Hello,
I, like A2, am an atheist. I think I have been--in the very least I have been sceptical--my entire life. The question he has posed is a completely valid one, and I can't seem to find any relevant or convincing arguments here that answer it.
What I want to know is how you can have so much faith in a Bronze Age superstition. Why aren't you compelled by the Icelandic Sagas to believe in Odin or Thor? About as much writing exists about Zeus, Hera, Heracles as there does about Jesus and Yahweh. So why are you so willing to put your 'faith' in what you were told by humans about a book written by humans? It seems to me it isn't 'god' you have faith in, but other human beings. Why is it so unreasonable for people like A2 and I to demand more than that? To not make decisions based on the words of others with no substantiating proof? I trust verifiable, repeatable, and visible evidence before I trust anything. Historical sources are never deemed completely reliable, but they are always ALWAYS read with that bias in mind.

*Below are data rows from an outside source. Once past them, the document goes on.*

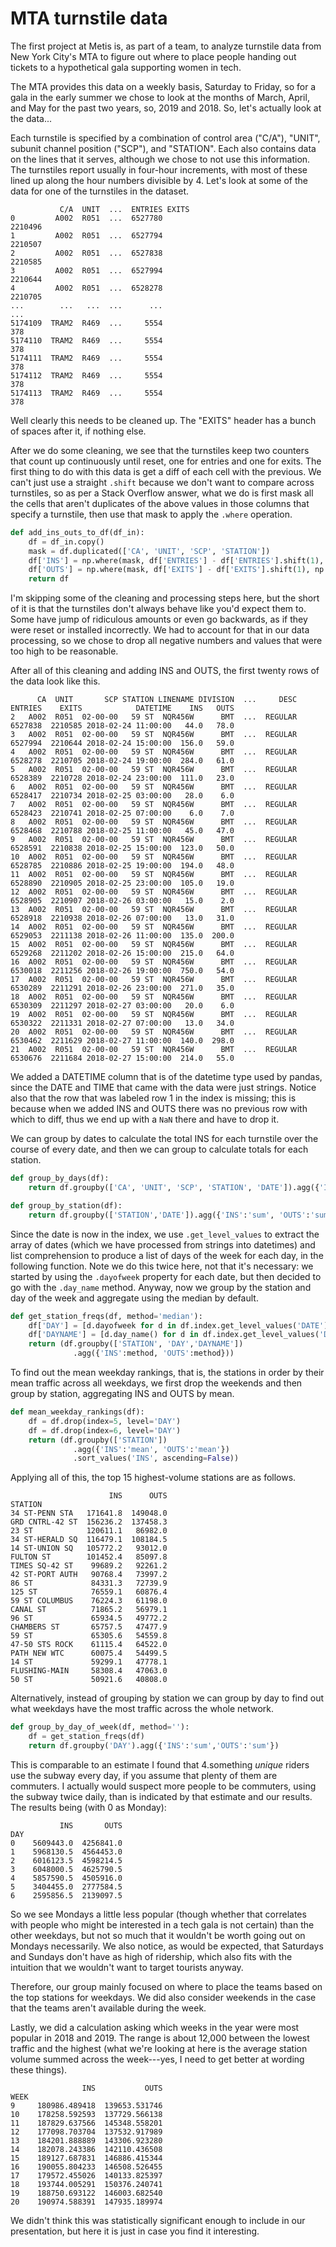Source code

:
# MTA turnstile data

The first project at Metis is, as part of a team, to analyze turnstile data from New York City's MTA to figure out where to place people handing out tickets to a hypothetical gala supporting women in tech.

The MTA provides this data on a weekly basis, Saturday to Friday, so for a gala in the early summer we chose to look at the months of March, April, and May for the past two years, so, 2019 and 2018. So, let's actually look at the data...

Each turnstile is specified by a combination of control area ("C/A"), "UNIT", subunit channel position ("SCP"), and "STATION". Each also contains data on the lines that it serves, although we chose to not use this information. The turnstiles report usually in four-hour increments, with most of these lined up along the hour numbers divisible by 4. Let's look at some of the data for one of the turnstiles in the dataset.

```
           C/A  UNIT  ...  ENTRIES EXITS                                                               
0         A002  R051  ...  6527780                                            2210496                  
1         A002  R051  ...  6527794                                            2210507                  
2         A002  R051  ...  6527838                                            2210585                  
3         A002  R051  ...  6527994                                            2210644                  
4         A002  R051  ...  6528278                                            2210705                  
...        ...   ...  ...      ...                                                ...                  
5174109  TRAM2  R469  ...     5554                                                378                  
5174110  TRAM2  R469  ...     5554                                                378                  
5174111  TRAM2  R469  ...     5554                                                378                  
5174112  TRAM2  R469  ...     5554                                                378                  
5174113  TRAM2  R469  ...     5554                                                378
```

Well clearly this needs to be cleaned up. The "EXITS" header has a bunch of spaces after it, if nothing else. 

After we do some cleaning, we see that the turnstiles keep two counters that count up continuously until reset, one for entries and one for exits. The first thing to do with this data is get a diff of each cell with the previous. We can't just use a straight `.shift` because we don't want to compare across turnstiles, so as per a Stack Overflow answer, what we do is first mask all the cells that aren't duplicates of the above values in those columns that specify a turnstile, then use that mask to apply the `.where` operation.



```python
def add_ins_outs_to_df(df_in):
    df = df_in.copy()
    mask = df.duplicated(['CA', 'UNIT', 'SCP', 'STATION'])
    df['INS'] = np.where(mask, df['ENTRIES'] - df['ENTRIES'].shift(1), np.nan)
    df['OUTS'] = np.where(mask, df['EXITS'] - df['EXITS'].shift(1), np.nan)
    return df
```

I'm skipping some of the cleaning and processing steps here, but the short of it is that the turnstiles don't always behave like you'd expect them to. Some have jump of ridiculous amounts or even go backwards, as if they were reset or installed incorrectly. We had to account for that in our data processing, so we chose to drop all negative numbers and values that were too high to be reasonable.

After all of this cleaning and adding INS and OUTS, the first twenty rows of the data look like this.

```
      CA  UNIT       SCP STATION LINENAME DIVISION  ...     DESC  ENTRIES    EXITS            DATETIME    INS   OUTS
2   A002  R051  02-00-00   59 ST  NQR456W      BMT  ...  REGULAR  6527838  2210585 2018-02-24 11:00:00   44.0   78.0
3   A002  R051  02-00-00   59 ST  NQR456W      BMT  ...  REGULAR  6527994  2210644 2018-02-24 15:00:00  156.0   59.0
4   A002  R051  02-00-00   59 ST  NQR456W      BMT  ...  REGULAR  6528278  2210705 2018-02-24 19:00:00  284.0   61.0
5   A002  R051  02-00-00   59 ST  NQR456W      BMT  ...  REGULAR  6528389  2210728 2018-02-24 23:00:00  111.0   23.0
6   A002  R051  02-00-00   59 ST  NQR456W      BMT  ...  REGULAR  6528417  2210734 2018-02-25 03:00:00   28.0    6.0
7   A002  R051  02-00-00   59 ST  NQR456W      BMT  ...  REGULAR  6528423  2210741 2018-02-25 07:00:00    6.0    7.0
8   A002  R051  02-00-00   59 ST  NQR456W      BMT  ...  REGULAR  6528468  2210788 2018-02-25 11:00:00   45.0   47.0
9   A002  R051  02-00-00   59 ST  NQR456W      BMT  ...  REGULAR  6528591  2210838 2018-02-25 15:00:00  123.0   50.0
10  A002  R051  02-00-00   59 ST  NQR456W      BMT  ...  REGULAR  6528785  2210886 2018-02-25 19:00:00  194.0   48.0
11  A002  R051  02-00-00   59 ST  NQR456W      BMT  ...  REGULAR  6528890  2210905 2018-02-25 23:00:00  105.0   19.0
12  A002  R051  02-00-00   59 ST  NQR456W      BMT  ...  REGULAR  6528905  2210907 2018-02-26 03:00:00   15.0    2.0
13  A002  R051  02-00-00   59 ST  NQR456W      BMT  ...  REGULAR  6528918  2210938 2018-02-26 07:00:00   13.0   31.0
14  A002  R051  02-00-00   59 ST  NQR456W      BMT  ...  REGULAR  6529053  2211138 2018-02-26 11:00:00  135.0  200.0
15  A002  R051  02-00-00   59 ST  NQR456W      BMT  ...  REGULAR  6529268  2211202 2018-02-26 15:00:00  215.0   64.0
16  A002  R051  02-00-00   59 ST  NQR456W      BMT  ...  REGULAR  6530018  2211256 2018-02-26 19:00:00  750.0   54.0
17  A002  R051  02-00-00   59 ST  NQR456W      BMT  ...  REGULAR  6530289  2211291 2018-02-26 23:00:00  271.0   35.0
18  A002  R051  02-00-00   59 ST  NQR456W      BMT  ...  REGULAR  6530309  2211297 2018-02-27 03:00:00   20.0    6.0
19  A002  R051  02-00-00   59 ST  NQR456W      BMT  ...  REGULAR  6530322  2211331 2018-02-27 07:00:00   13.0   34.0
20  A002  R051  02-00-00   59 ST  NQR456W      BMT  ...  REGULAR  6530462  2211629 2018-02-27 11:00:00  140.0  298.0
21  A002  R051  02-00-00   59 ST  NQR456W      BMT  ...  REGULAR  6530676  2211684 2018-02-27 15:00:00  214.0   55.0
```

We added a DATETIME column that is of the datetime type used by pandas, since the DATE and TIME that came with the data were just strings. Notice also that the row that was labeled row 1 in the index is missing; this is because when we added INS and OUTS there was no previous row with which to diff, thus we end up with a `NaN` there and have to drop it.



We can group by dates to calculate the total INS for each turnstile over the course of every date, and then we can group to calculate totals for each station.

```python
def group_by_days(df):
    return df.groupby(['CA', 'UNIT', 'SCP', 'STATION', 'DATE']).agg({'INS': 'sum', 'OUTS': 'sum'})

def group_by_station(df):
    return df.groupby(['STATION','DATE']).agg({'INS':'sum', 'OUTS':'sum'})
```



Since the date is now in the index, we use `.get_level_values` to extract the array of dates (which we have processed from strings into datetimes) and list comprehension to produce a list of days of the week for each day, in the following function. Note we do this twice here, not that it's necessary: we started by using the `.dayofweek` property for each date, but then decided to go with the `.day_name` method. Anyway, now we group by the station and day of the week and aggregate using the median by default.

```python
def get_station_freqs(df, method='median'):
    df['DAY'] = [d.dayofweek for d in df.index.get_level_values('DATE')]
    df['DAYNAME'] = [d.day_name() for d in df.index.get_level_values('DATE')]
    return (df.groupby(['STATION', 'DAY','DAYNAME'])
              .agg({'INS':method, 'OUTS':method}))
```


To find out the mean weekday rankings, that is, the stations in order by their mean traffic across all weekdays, we first drop the weekends and then group by station, aggregating INS and OUTS by mean.

```python
def mean_weekday_rankings(df):
    df = df.drop(index=5, level='DAY')
    df = df.drop(index=6, level='DAY')
    return (df.groupby(['STATION'])
              .agg({'INS':'mean', 'OUTS':'mean'})
              .sort_values('INS', ascending=False))
```

Applying all of this, the top 15 highest-volume stations are as follows.

```
                      INS      OUTS
STATION                            
34 ST-PENN STA   171641.8  149048.0
GRD CNTRL-42 ST  156236.2  137458.3
23 ST            120611.1   86982.0
34 ST-HERALD SQ  116479.1  108184.5
14 ST-UNION SQ   105772.2   93012.0
FULTON ST        101452.4   85097.8
TIMES SQ-42 ST    99689.2   92261.2
42 ST-PORT AUTH   90768.4   73997.2
86 ST             84331.3   72739.9
125 ST            76559.1   60876.4
59 ST COLUMBUS    76224.3   61198.0
CANAL ST          71865.2   56979.1
96 ST             65934.5   49772.2
CHAMBERS ST       65757.5   47477.9
59 ST             65305.6   54559.8
47-50 STS ROCK    61115.4   64522.0
PATH NEW WTC      60075.4   54499.5
14 ST             59299.1   47778.1
FLUSHING-MAIN     58308.4   47063.0
50 ST             50921.6   40808.0
```




Alternatively, instead of grouping by station we can group by day to find out what weekdays have the most traffic across the whole network.

```python
def group_by_day_of_week(df, method=''):
    df = get_station_freqs(df)
    return df.groupby('DAY').agg({'INS':'sum','OUTS':'sum'})
```

This is comparable to an estimate I found that 4.something *unique* riders use the subway every day, if you assume that plenty of them are commuters. I actually would suspect more people to be commuters, using the subway twice daily, than is indicated by that estimate and our results.
The results being (with 0 as Monday):

```
           INS       OUTS
DAY                      
0    5609443.0  4256841.0
1    5968130.5  4564453.0
2    6016123.5  4598214.5
3    6048000.5  4625790.5
4    5857590.5  4505916.0
5    3404455.0  2777584.5
6    2595856.5  2139097.5
```

So we see Mondays a little less popular (though whether that correlates with people who might be interested in a tech gala is not certain) than the other weekdays, but not so much that it wouldn't be worth going out on Mondays necessarily. We also notice, as would be expected, that Saturdays and Sundays don't have as high of ridership, which also fits with the intuition that we wouldn't want to target tourists anyway.



Therefore, our group mainly focused on where to place the teams based on the top stations for weekdays. We did also consider weekends in the case that the teams aren't available during the week.




Lastly, we did a calculation asking which weeks in the year were most popular in 2018 and 2019. The range is about 12,000 between the lowest traffic and the highest (what we're looking at here is the average station volume summed across the week---yes, I need to get better at wording these things).

```
                INS           OUTS
WEEK
9     180986.489418  139653.531746
10    178258.592593  137729.566138
11    187829.637566  145348.558201
12    177098.703704  137532.917989
13    184201.888889  143306.923280
14    182078.243386  142110.436508
15    189127.687831  146886.415344
16    190055.804233  146508.526455
17    179572.455026  140133.825397
18    193744.005291  150376.240741
19    188750.693122  146003.682540
20    190974.588391  147935.189974
```

We didn't think this was statistically significant enough to include in our presentation, but here it is just in case you find it interesting.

As to Alexander; yes, the earliest remaining sources describing him and his campaign are hundreds of years after his lifetime. There are many disagreements in the sources about particular events (Ie, if he cut the Gordian knot or if he pulled the holding pin) but there is no doubt in scholarship that he was a real man. That he lived, and that he really did lead a campaign across the Mediterranean. I accept these basic, verifiable facts because--while the sources are not as old as we would like--there are countless accounts. None of them first hand, but they don't have to be. To substantiate his existence we only need one or two sources--separated by great geographical distance--to make an educated assumption that the person in question was real. More importantly, Alexander left behind a legacy and material evidence of his existence--the Hellenistic world was not an illusion-- that is not difficult to verify, and Macedonia did keep a record of their Kings. But it is impossible to make any solid statement of fact about the specifics of his campaign because we simply cannot verify that the testimonies of Plutarch, Quintus, Diodorus, Pliny, Arrian, Cleitarchus, Justin, Valerius, or Aelian (to name only a few) are completely factually accurate. But we aren't making that claim, are we?
The fact that theists struggle to come up with even one such account - Josephus- whose validity is HIGHLY in question, when I can name nine such accounts of Alexander makes them not even in the same arena to be compared. We can prove Alexander existed, and even if you can prove conclusively that Jesus existed, you can't prove anything else about him because the records simply don't exist. We don't claim anything extraordinary or supernatural about Alexander, but you want to claim all kinds of things about Jesus when you can't even verify he was a real man to any satisfiable degree.